Takeaways from With Winning in Mind
With every book you read, it is a must to have takeaways and actionable items to implement in life.
The main takeaway from With Winning in Mind for me is the power of affirmations and the importance of a strong Self-Image.
If you don’t believe in yourself, then you won’t reach your goals. If you believe in yourself, you can accomplish anything you want in life.
Another takeaway is the power of visualization. The brain cannot tell the difference between what is occurring in reality and what is occurring in your imagination.
If you visualize yourself acing an interview, crushing the competition, or negotiating a raise, you can trick your brain into actually believing you did these things successfully.

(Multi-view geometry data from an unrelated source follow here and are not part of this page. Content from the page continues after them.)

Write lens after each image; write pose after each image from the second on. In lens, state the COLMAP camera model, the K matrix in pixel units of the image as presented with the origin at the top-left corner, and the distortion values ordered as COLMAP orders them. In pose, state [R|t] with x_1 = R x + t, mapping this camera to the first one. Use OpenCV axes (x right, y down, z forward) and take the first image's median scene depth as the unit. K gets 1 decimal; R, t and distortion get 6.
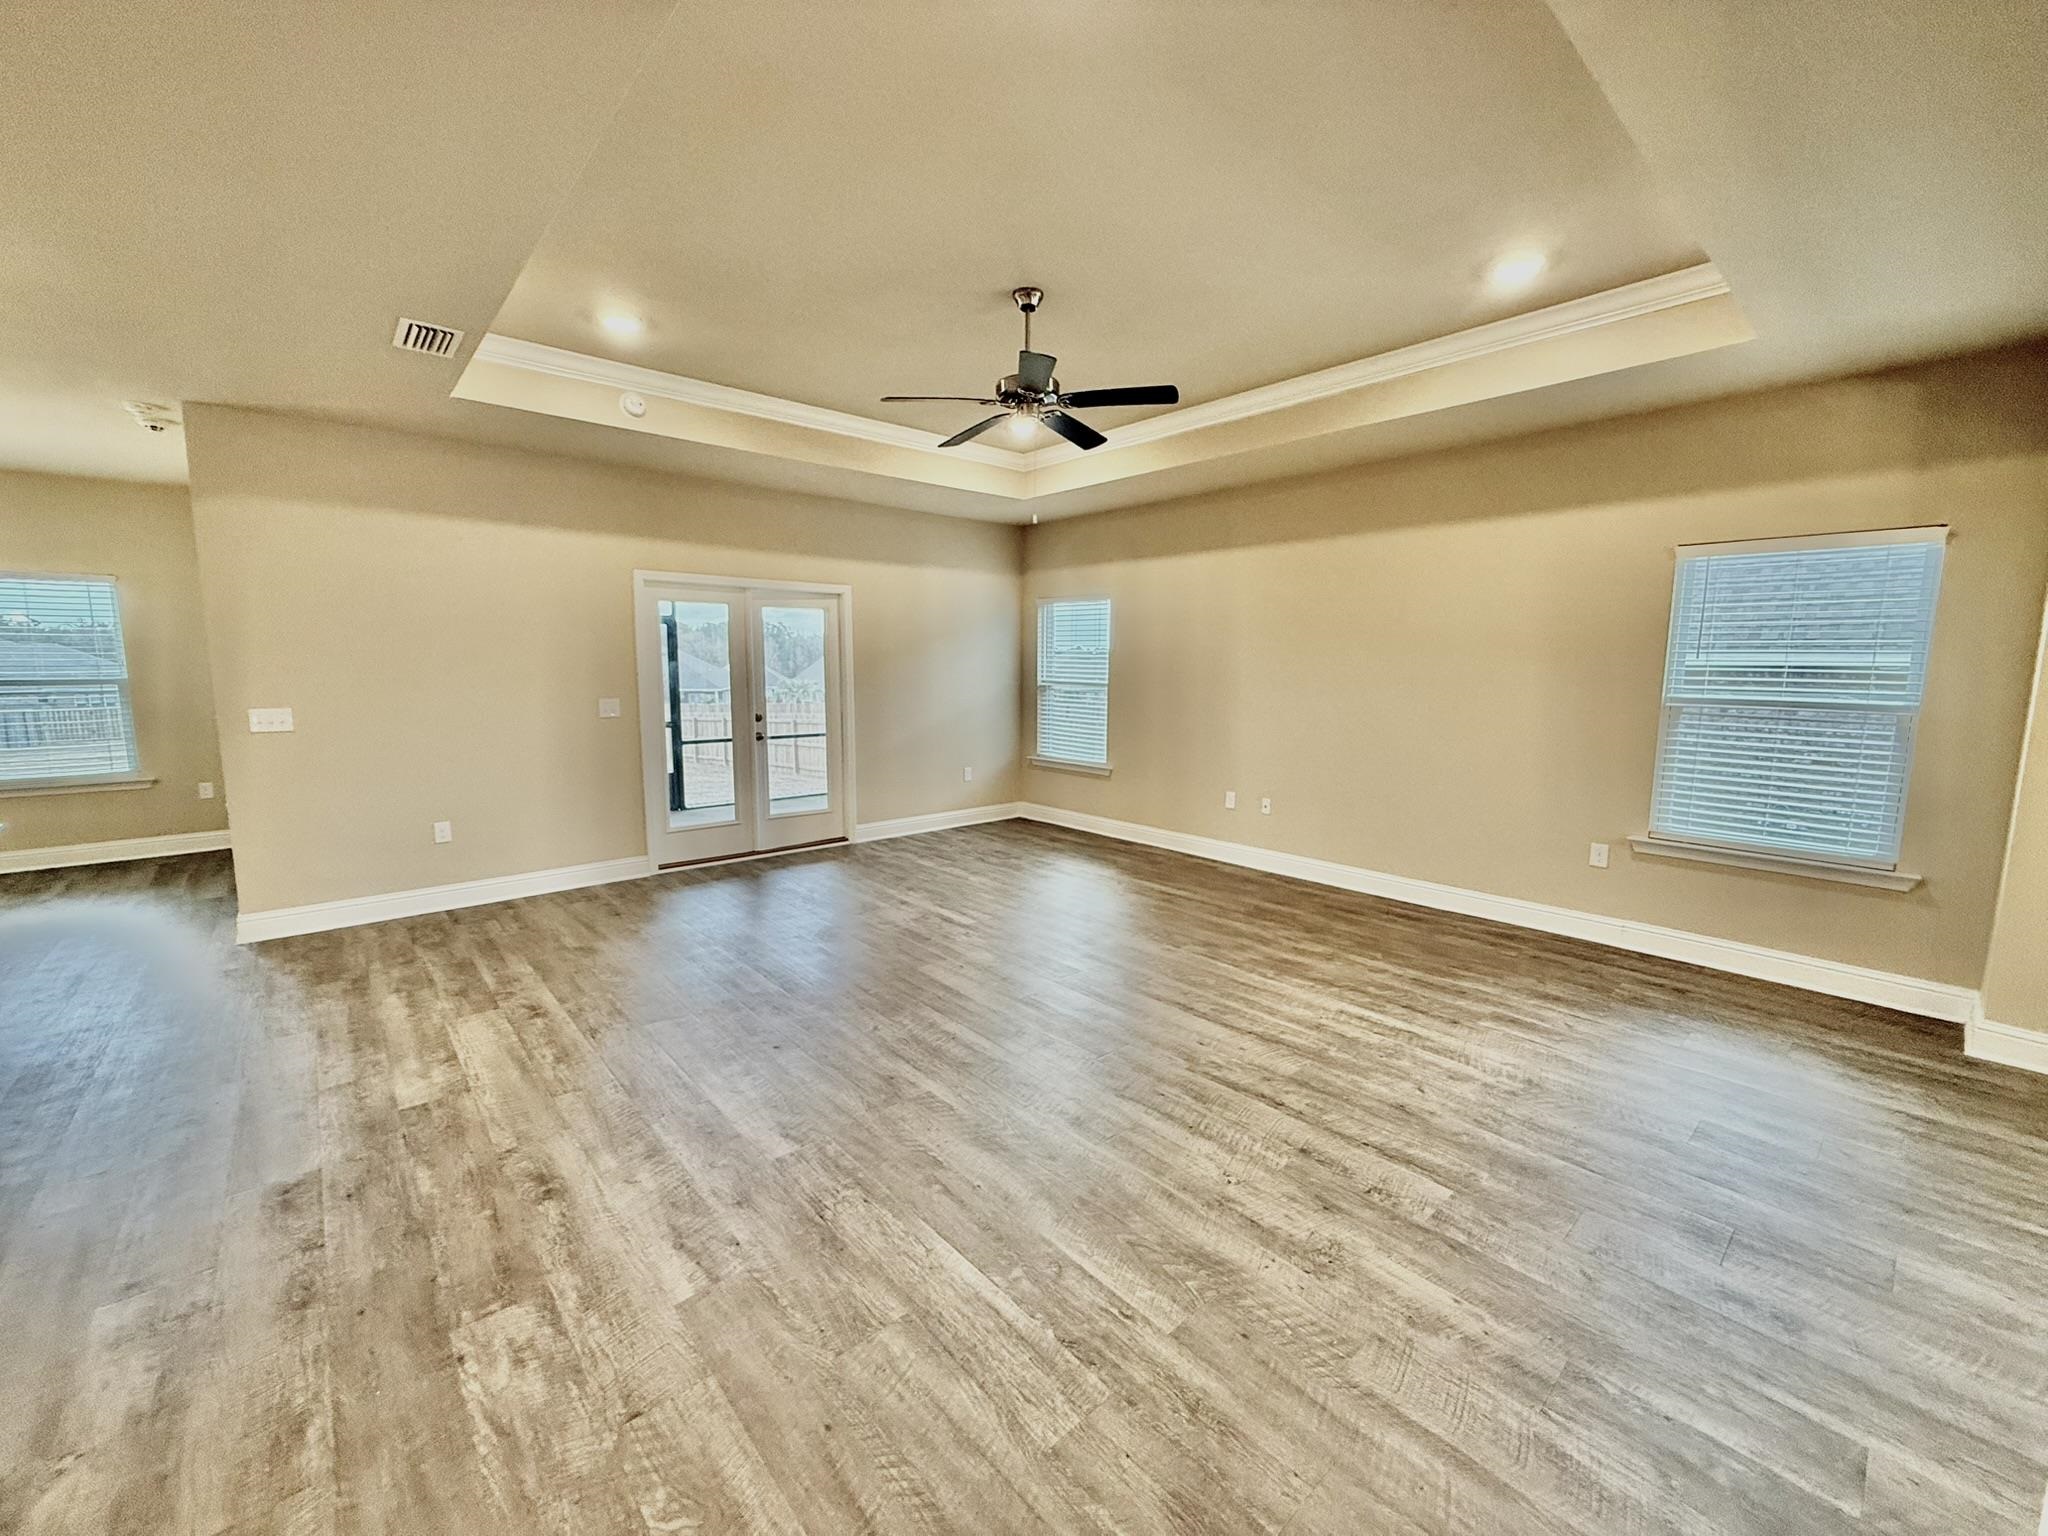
lens RADIAL K [[815.0, 0, 1017.9], [0, 815.0, 768.0], [0, 0, 1]] dist [-0.001599, 0.000542]
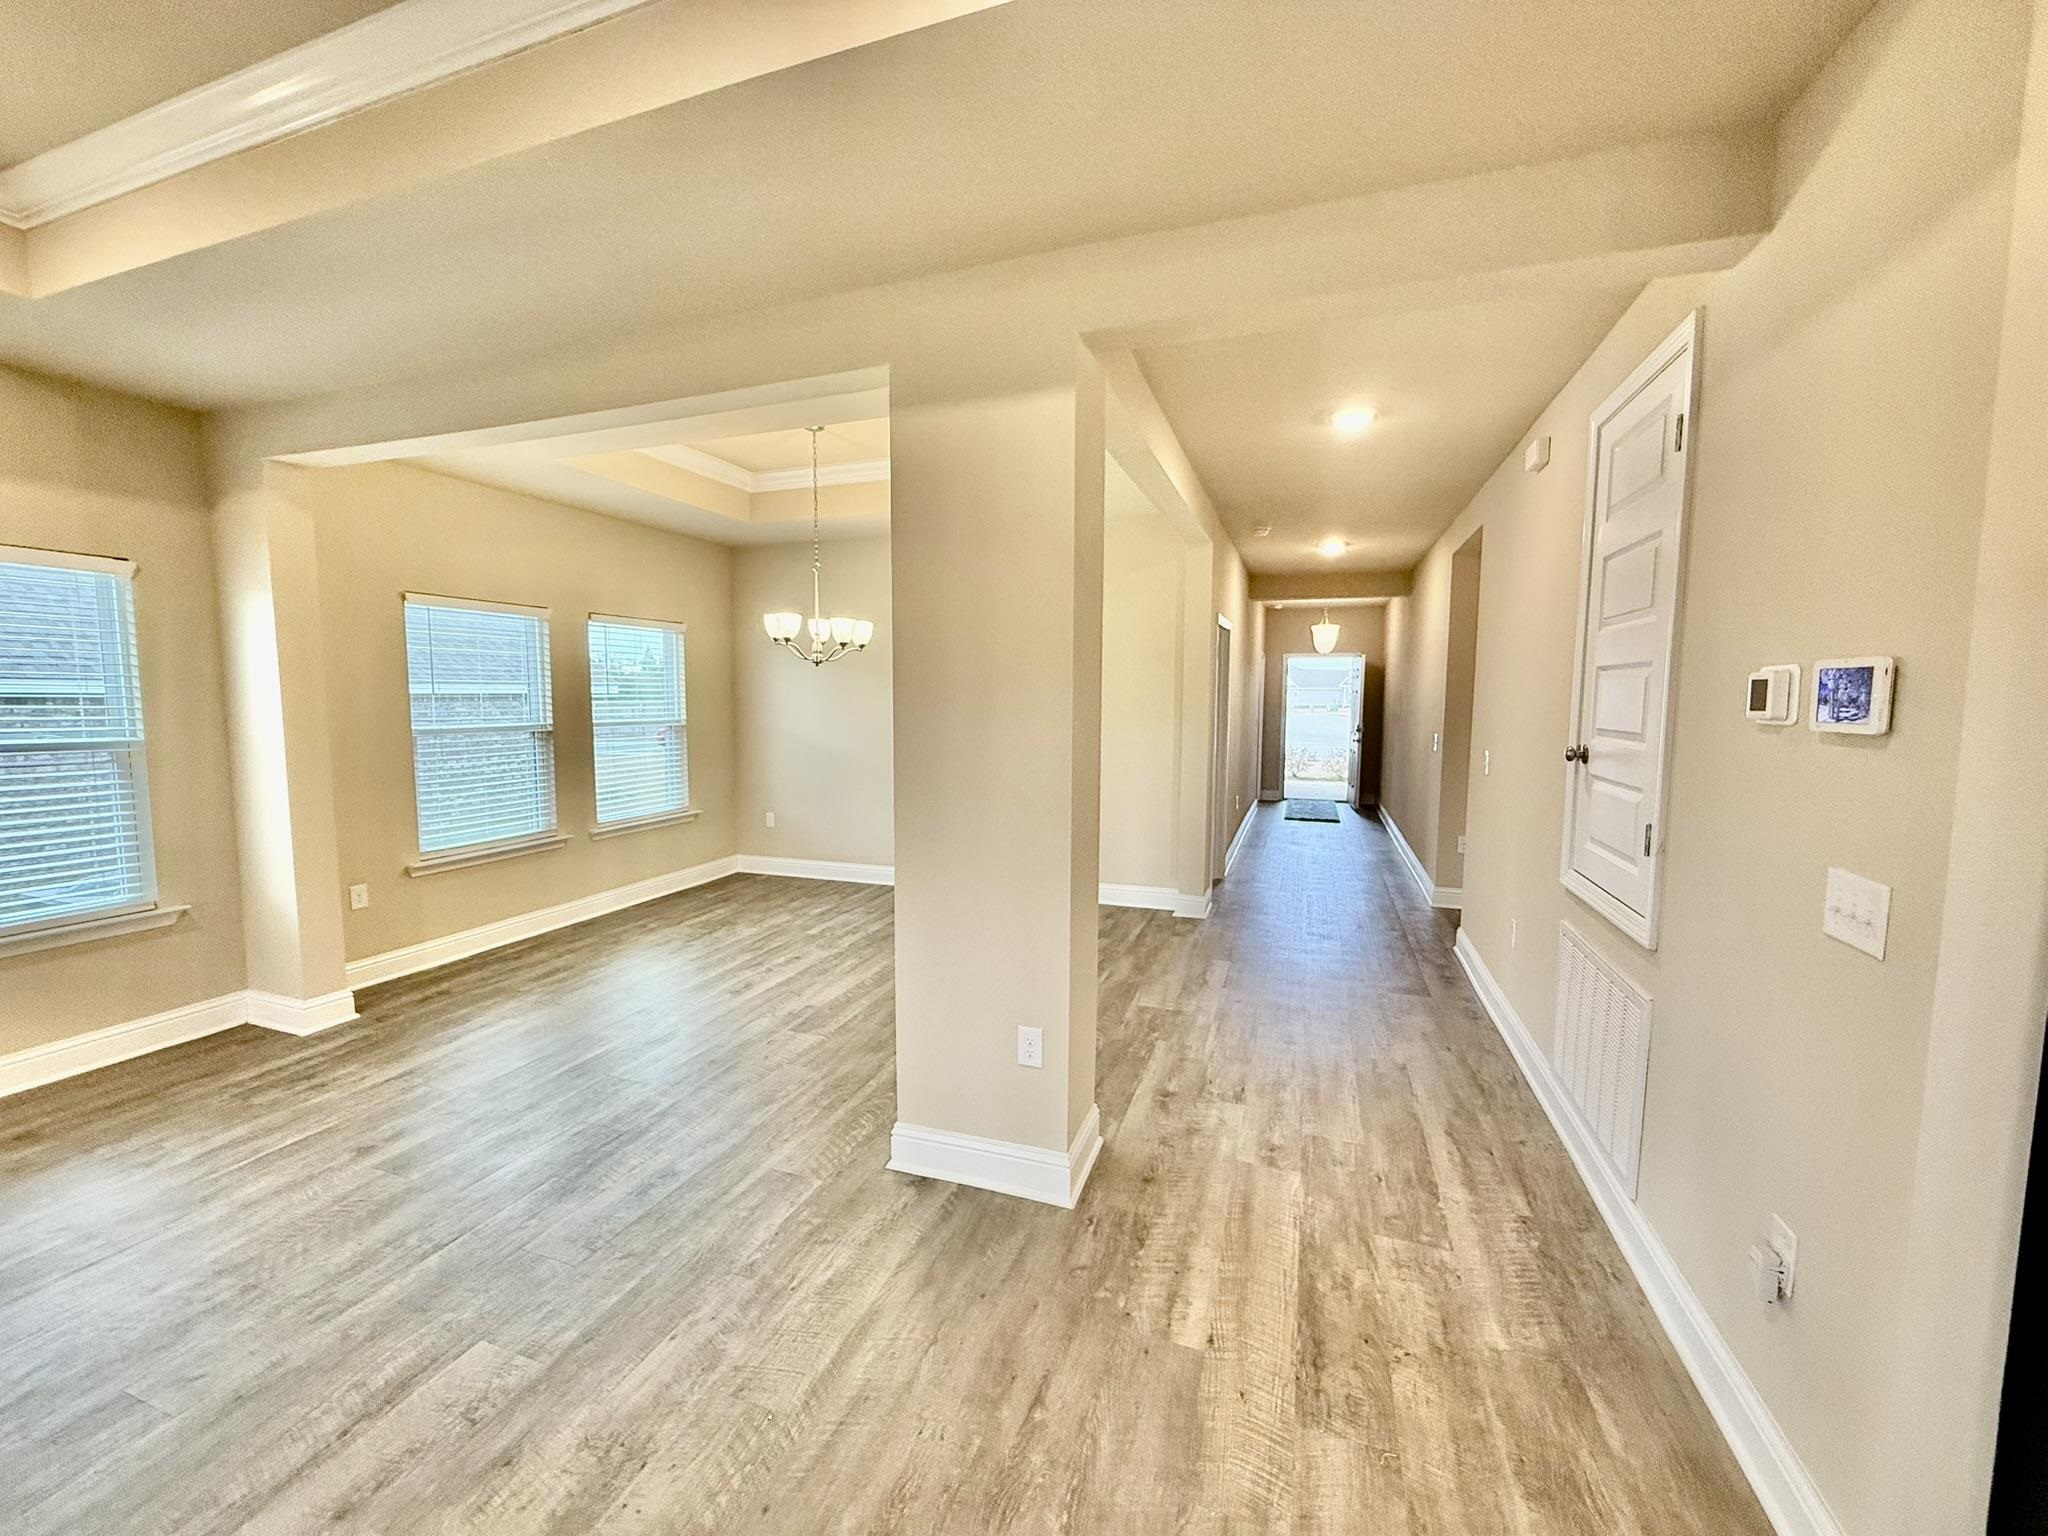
lens RADIAL K [[815.0, 0, 1017.9], [0, 815.0, 768.0], [0, 0, 1]] dist [-0.001599, 0.000542]
pose [[-0.484812, -0.085328, 0.870446, -0.266694], [0.107049, 0.981958, 0.155882, -0.082508], [-0.868043, 0.168754, -0.466931, 0.536070]]
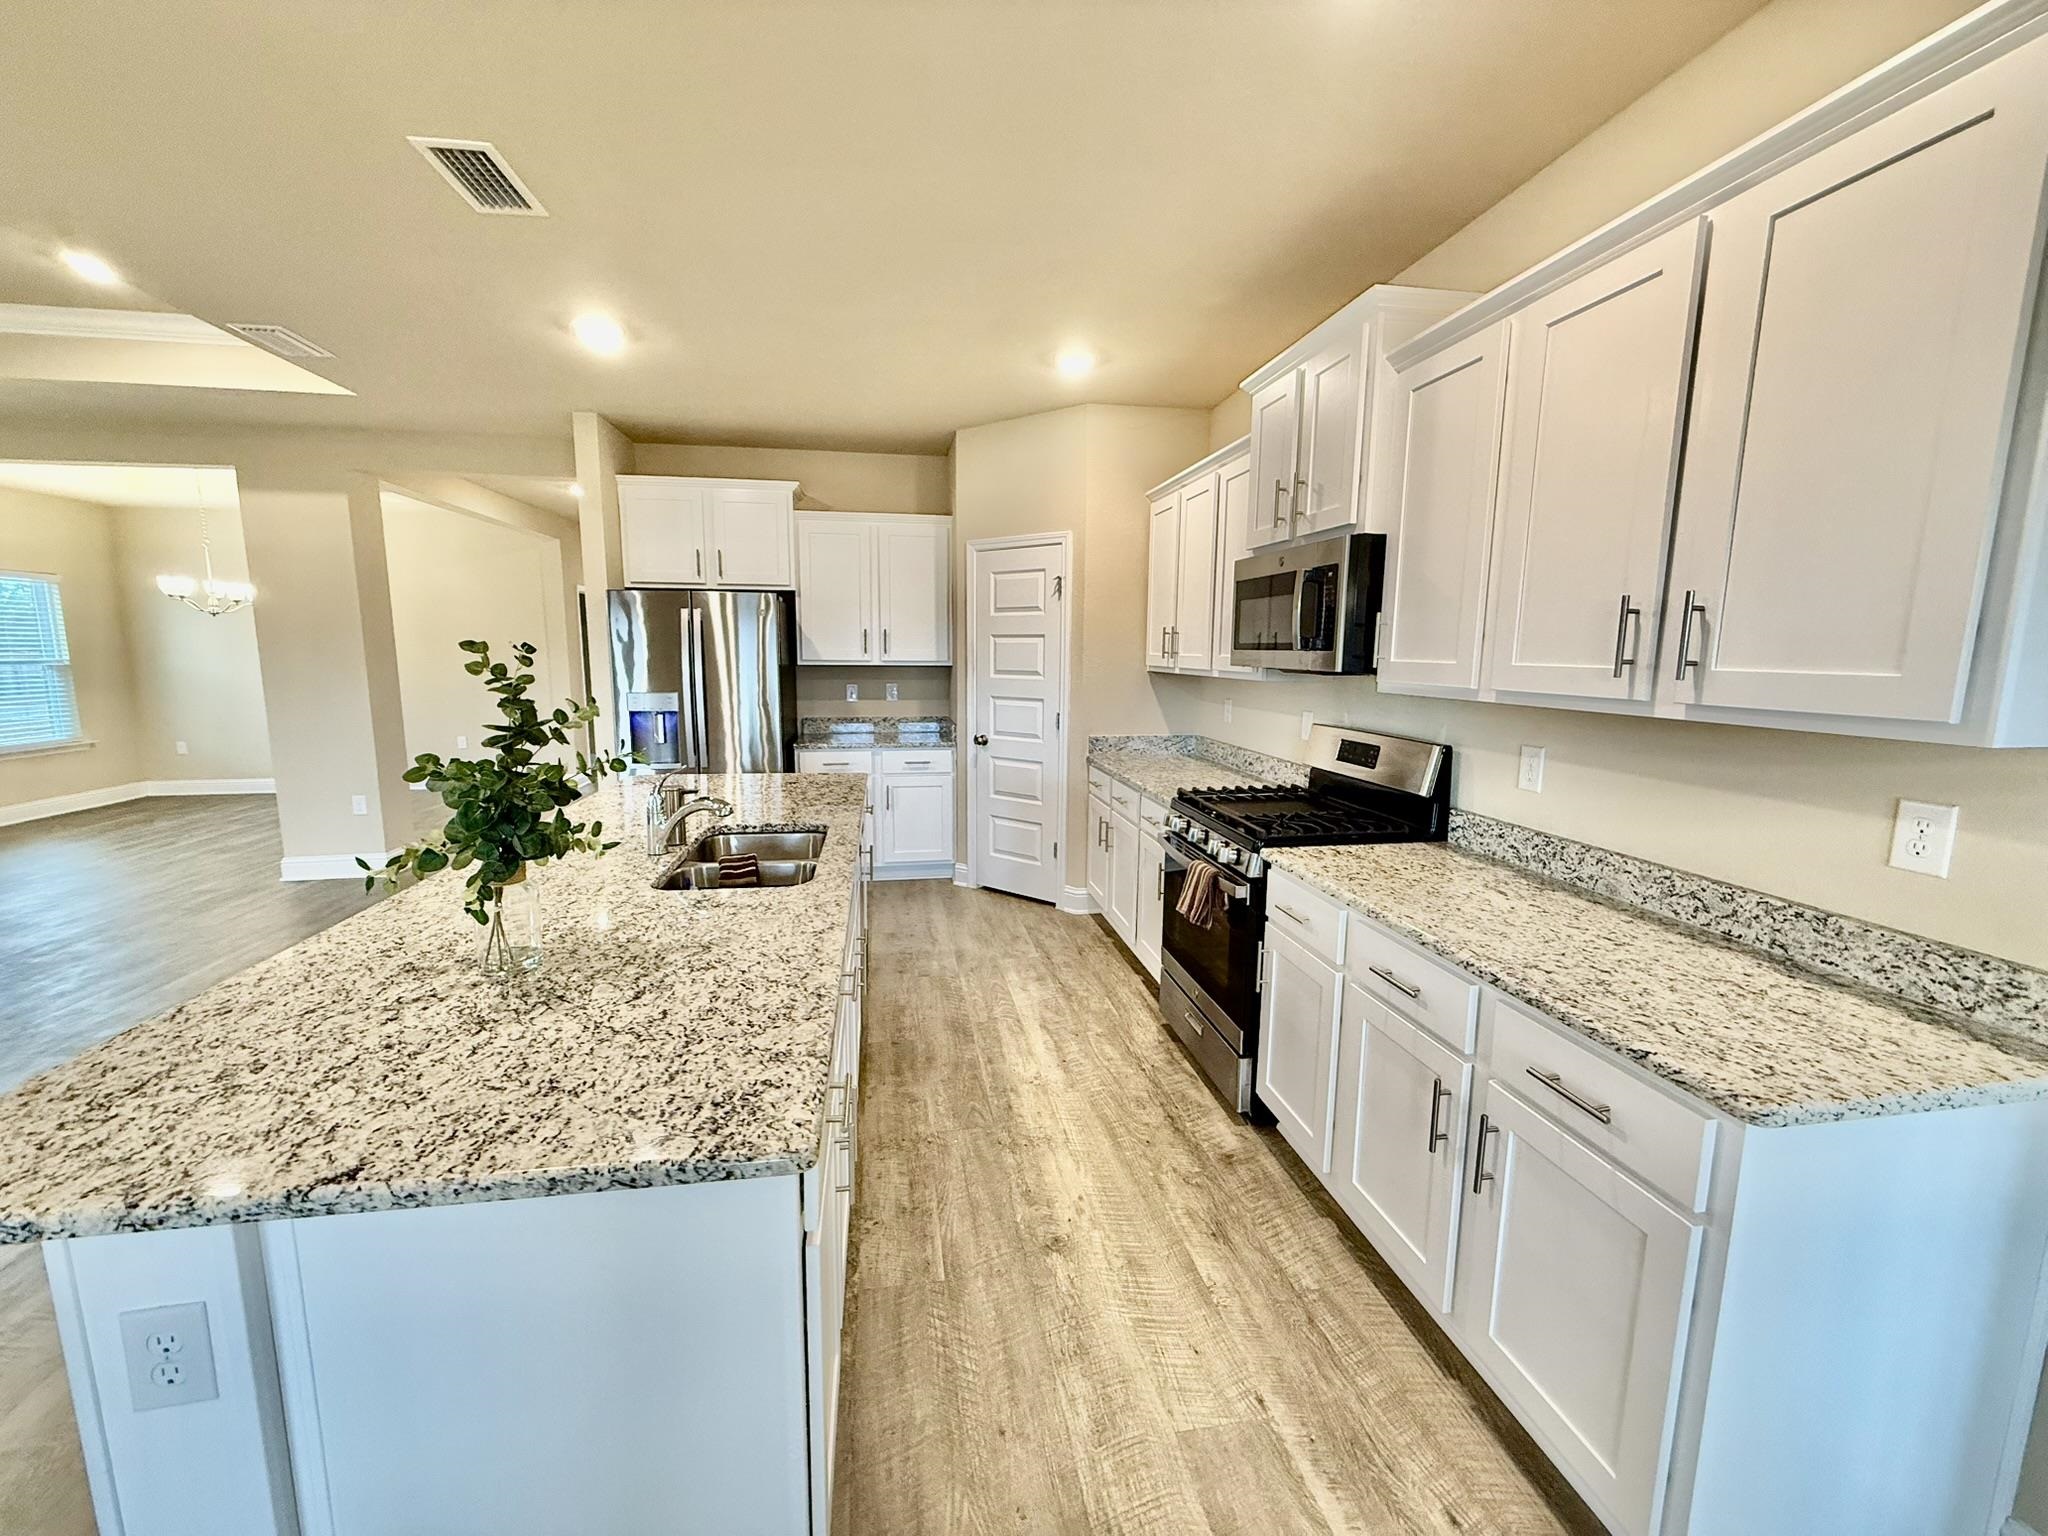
lens RADIAL K [[813.0, 0, 1016.3], [0, 813.0, 766.3], [0, 0, 1]] dist [-0.000738, 0.000411]
pose [[-0.848533, -0.086124, 0.522086, -1.447491], [0.058017, 0.965574, 0.253576, -0.106059], [-0.525952, 0.245457, -0.814325, 0.793821]]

Having a strong mental game is as important as having any other skill. It’s important to work on your mental abilities and tap into your full potential.
Our Recommendation for With Winning in Mind
With Winning in Mind is a must read for you if you want to improve your mental game.
You will be presented a strategy for mental performance which is concrete and attainable. With Winning in Mind is not your typical self-help book, and will help you complement your existing self improvement practices.
If you are struggling with the mental side of competition and are looking to improve your current mental game, I’d highly recommend picking up With Winning in Mind.
Do you ever struggle in competitions with your mental game? What do you do to re-focus? What are some of your goals for this year?